Uno de los problemas de fondo es la venta inmoderada de bebidas alcohólicas en el estadio. A nadie se le encañona para que las consuma y pague por ellas, pero al exceder ciertos límites se pierde el control y pueden cometerse actos como el que ahora lamenta todo el mundo. Sobre todo cuando un equipo desmantelado, mediocre y sin espíritu pierde sin meter las manos. Pero mientras el público y los medios de comunicación toleren los desplantes y las políticas abusivas del presidente de Orlegi contrarias al club, la corporación no dejará de explotar esa mina de oro llamada futbol. La calidad de los planteles mexicanos, en general anodinos, es lo menos importante. Por fortuna para los laguneros, empresarios locales comprometidos con la ciudad invierten en equipos de beisbol y baloncesto. Los resultados saltan a los ojos: títulos, subcampeonatos, estadios llenos y aficiones satisfechas.

El infortunio en el TSM obliga a revisar la ley de bebidas embriagantes del estado y sus negocios con el Gobierno. Es inadmisible que el Grupo Orlegi actúe según su arbitrio; y peor aún, que anteponga sus intereses y dé la espalda a los aficionados. La venta de alcohol en los estadios de Estados Unidos está limitada y sujeta a horarios rígidos y sanciones severas. Asimismo se deben suprimir los privilegios fiscales. La venta de jugadores le reporta enormes beneficios. Resulta igualmente intolerable que la seguridad la pague el municipio y no la empresa. En cada partido se distraen cientos de policías y agentes de vialidad mientras la ciudad se deja a merced de la delincuencia.

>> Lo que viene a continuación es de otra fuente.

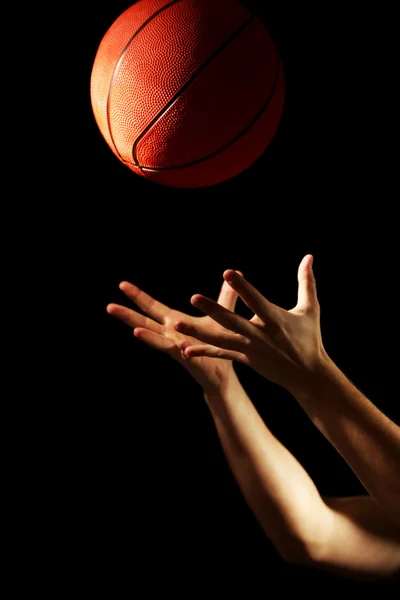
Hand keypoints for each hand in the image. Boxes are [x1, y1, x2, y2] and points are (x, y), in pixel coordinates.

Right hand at [106, 273, 242, 394]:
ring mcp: (176, 348)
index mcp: (174, 323)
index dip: (138, 296)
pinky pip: (177, 352)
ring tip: (133, 330)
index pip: (152, 307)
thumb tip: (233, 274)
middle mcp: (170, 335)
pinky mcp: (188, 358)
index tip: (122, 285)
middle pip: (145, 322)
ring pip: (157, 340)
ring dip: (145, 335)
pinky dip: (172, 348)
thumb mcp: (222, 316)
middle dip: (128, 314)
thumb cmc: (220, 344)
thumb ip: (225, 296)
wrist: (226, 373)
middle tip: (109, 306)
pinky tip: (174, 346)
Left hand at [173, 255, 326, 394]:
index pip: (256, 301)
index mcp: (275, 320)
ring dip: (198, 333)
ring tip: (176, 325)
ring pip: (220, 340)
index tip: (228, 273)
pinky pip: (221, 355)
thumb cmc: (309, 337)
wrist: (307, 374)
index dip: (243, 287)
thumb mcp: (310, 309)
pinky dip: (203, 352)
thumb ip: (306, 282)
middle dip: (213, 310)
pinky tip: (184, 349)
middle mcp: (260, 335)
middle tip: (193, 298)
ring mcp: (251, 349)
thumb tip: (309, 256)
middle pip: (232, 321)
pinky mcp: (245, 359)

El futbol representa un negocio multimillonario para un puñado de mercaderes y traficantes de influencias. También es fuente de poder y corrupción, y como tal incurre en abusos contra los jugadores y la afición. Otros son menos visibles, pero de mayor calado. Válvula de escape de una sociedad sometida a estrés crónico y a presiones de toda índole, los dueños de los clubes usan el espectáculo de masas para imponer condiciones a las autoridades y convertirse en sus apologetas a cambio de impunidad. El cobro por sus servicios es muy alto y a veces se paga con vidas.